Re: Is solr what I want, or something else?

Posted by Shawn Heisey <ap...@elyograg.org>.
On 4/16/2022 8:25 PM, Jay Scott wrote:
> I hope that the search software lets me search for combinations
> of words; I've been assuming that's built in.

Yes, most likely Solr will handle this need.

> I want to do all of this locally -- not use the cloud or
> anything like that.  mnogoSearch worked okay for me, but
> it's dead, and I'd like to move on to something modern.
> Apache nutch is a web crawler -- setting up a web server
> solely for the purpose of specifying what files I want
> indexed seems -- artificial.  I guess I could do that
> but, golly....  Seems like there ought to be something more
> direct.

As I understand it, Nutch doesn't actually do search.  It's really good 
at crawling a website and gathering all the data it contains, but relies 
on other software for searching what it has gathered. We hear from a lot 
of people that are having Solr handle indexing for Nutch.

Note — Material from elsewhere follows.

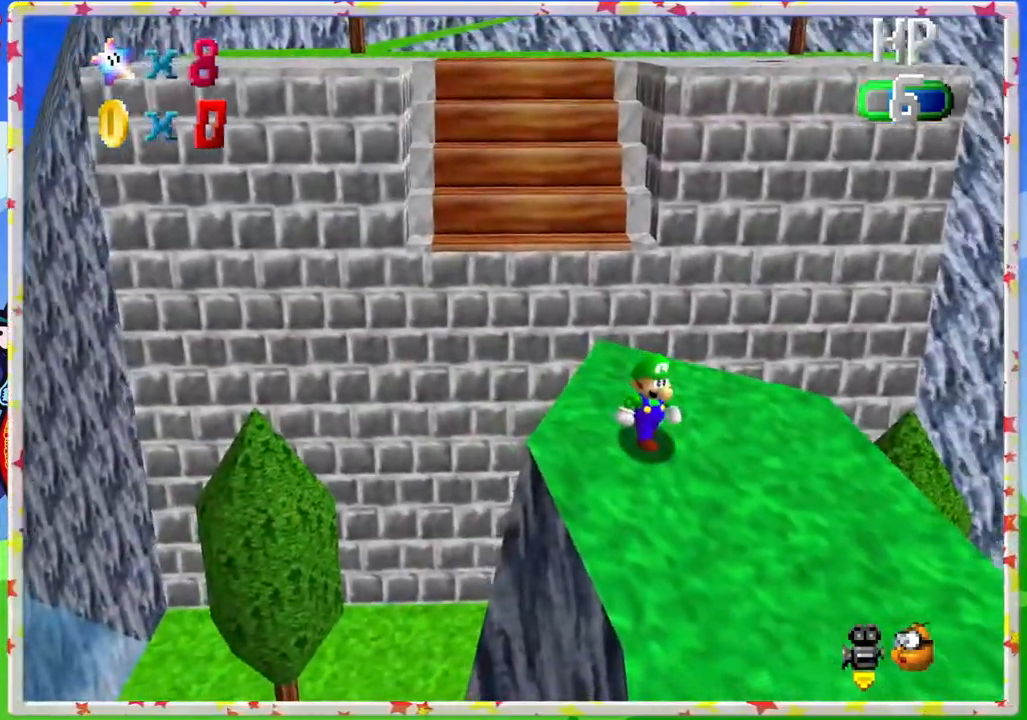
{"buttons": [], "left_stick": "up-left", "events": [[17, "left_stick", "down-right"], [333, "left_stick", "up"], [450, "left_stick", "up-left"]]}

> Solr was suggested as a way to do this.  Do I want something
> else?

That's a tough question to answer and be sure the answer is right.  In 
general, Solr probably meets the needs of just about any kind of 
searching you want to do, but sometimes people manage to find things 
where Solr isn't the right solution.

Based on what little information is here about your needs, I'm going to 
cautiously say Solr is probably a good fit.  To be sure that answer is 
correct, we will need more information.  Exactly what information we 
will need is not completely straightforward. If you start with some high 
level information about the data you want to search, then we will know 
what questions to ask next.

The first thing to nail down ... what do you want to get as the result 
of a search?  Do you want Solr to provide ALL of the information in the 
result grid, or is it enough for Solr to return some kind of unique ID 
that your software can then look up in another system to provide detail 
to the user?  That is the start of defining a "document" for Solr.  In 
one large system that I designed, a Solr document was basically a row in 
a database table.  The table had 160 million rows ... the entire table 
file in MySQL was over a terabyte.  Solr actually did have a lot of 
information stored for each of those documents, so a search result grid 
displayed to the user was populated entirely from Solr.  If the user 
then clicked on one of those results, the database would be consulted 
for full details, using the unique identifier in the search results.

Thanks,
Shawn